::: PROVIDED DATA :::

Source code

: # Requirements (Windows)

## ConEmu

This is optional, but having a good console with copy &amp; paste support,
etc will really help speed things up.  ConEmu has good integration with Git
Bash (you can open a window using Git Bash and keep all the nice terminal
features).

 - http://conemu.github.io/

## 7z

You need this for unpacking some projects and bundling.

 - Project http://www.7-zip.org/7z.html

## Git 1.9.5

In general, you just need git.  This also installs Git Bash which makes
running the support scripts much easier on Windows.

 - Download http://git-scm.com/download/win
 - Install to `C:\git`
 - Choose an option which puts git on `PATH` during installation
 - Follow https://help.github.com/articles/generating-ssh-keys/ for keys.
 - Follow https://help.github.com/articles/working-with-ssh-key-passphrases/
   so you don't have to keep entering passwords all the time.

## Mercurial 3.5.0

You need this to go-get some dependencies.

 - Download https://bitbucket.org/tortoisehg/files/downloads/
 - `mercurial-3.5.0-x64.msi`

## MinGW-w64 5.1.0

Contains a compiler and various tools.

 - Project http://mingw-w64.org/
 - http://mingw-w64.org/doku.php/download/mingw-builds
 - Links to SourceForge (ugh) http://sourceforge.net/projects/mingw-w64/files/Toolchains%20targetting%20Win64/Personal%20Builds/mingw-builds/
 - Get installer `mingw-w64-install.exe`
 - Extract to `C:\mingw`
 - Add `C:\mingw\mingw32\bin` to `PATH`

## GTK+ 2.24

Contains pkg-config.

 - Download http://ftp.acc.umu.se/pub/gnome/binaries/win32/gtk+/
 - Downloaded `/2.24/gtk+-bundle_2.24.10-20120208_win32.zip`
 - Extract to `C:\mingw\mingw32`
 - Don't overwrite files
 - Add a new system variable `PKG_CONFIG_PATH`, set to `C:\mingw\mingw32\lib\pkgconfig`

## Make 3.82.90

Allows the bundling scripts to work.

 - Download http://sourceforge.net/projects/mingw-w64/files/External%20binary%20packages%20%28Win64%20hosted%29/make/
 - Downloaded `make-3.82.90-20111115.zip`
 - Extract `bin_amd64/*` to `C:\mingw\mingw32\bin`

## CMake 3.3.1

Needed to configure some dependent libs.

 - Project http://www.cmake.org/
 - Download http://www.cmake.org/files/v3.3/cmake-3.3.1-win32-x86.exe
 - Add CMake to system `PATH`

:::

* INSTRUCTION *
Report each line of the entries where the word "sourceforge" occurs.

* TASK OUTPUT *
 - Links to SourceForge (ugh) http://sourceforge.net/projects/mingw-w64/files/Toolchains%20targetting%20Win64/Personal%20Builds/mingw-builds/
 - Download http://sourceforge.net/projects/mingw-w64/files/External%20binary%20packages%20%28Win64%20hosted%29/make/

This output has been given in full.